# PROBLEMS TO WORK ON:
[1] Rewrite the text about the Lempa river, starting at "Acelhuate derives from" and ending at "pasts long gone?", with "spirits" in place of "nymphs".
[2] According to the text about the Lempa river, how many miles do the river's waters run?

# SOURCE TEXT:
The waters of the Lempa river are born out of the Sierra Madre’s southern edge, from volcanic waters that begin to flow one mile above sea level in Guatemala. From this Mother mountain range comes the longest river in Central America, at whose shores we have lived for centuries.

Lempa means “by the riverside,” and it is by this river’s side that 75% percent of the city population of El Salvador lives. Its waters descend from its volcanic highs and run for 220 miles, nurturing the copious vegetation at its wake. It gives fish to the fishermen in the north. Its force becomes electricity and feeds the industrial machineries of civilization as well as the single lightbulbs of the small shanti houses in countless towns. It provides the main source of drinking water to the country’s capital, San Salvador. It then splits. It becomes majestic landscape and romantic countryside as it turns south towards its ultimate end––the Pacific Ocean. But before it turns, part of it becomes the river Acelhuate.

Acelhuate derives from axol–river flower, and huatl–place.

When placed together, the meaning of Acelhuate is usually translated as “place of river nymphs.” The magical implications of this name began to die off when the river became the main dumping vein for the growing industrial factories and the waste of a growing capital and its surrounding cities. Now, it is one of the most contaminated rivers in the country—even in a country where only 5% of its river waters are considered free from contamination.

I new this river as the river of black waters. When I learned the name of the river, I thought Acelhuate meant feces and urine. What had happened, then, to the nymphs and magic of pasts long gone?

Santa Elena was east of the Lempa, and to cross it we had to drive through the Golden Bridge, el puente de oro. The one that in the eighties would be blown by the dynamite power of the guerrillas, to make army tanks left swift. I stopped visiting my grandma’s house then. Not only because it was now impossible to go there by car, but also because the war had intensified in that region.

# DATA SHOWN:

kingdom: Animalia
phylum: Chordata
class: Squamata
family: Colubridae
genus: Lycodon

# IN RESPONSE:
[1]
Acelhuate derives from axol–river flower, and huatl–place.

When placed together, the meaning of Acelhuate is usually translated as “place of river spirits.” The magical implications of this name began to die off when the river became the main dumping vein for the growing industrial factories and the waste of a growing capital and its surrounding cities. Now, it is one of the most contaminated rivers in the country—even in a country where only 5% of its river waters are considered free from contamination.

I new this river as the river of black waters. When I learned the name of the river, I thought Acelhuate meant feces and urine. What had happened, then, to the spirits and magic of pasts long gone?

[2] 220 miles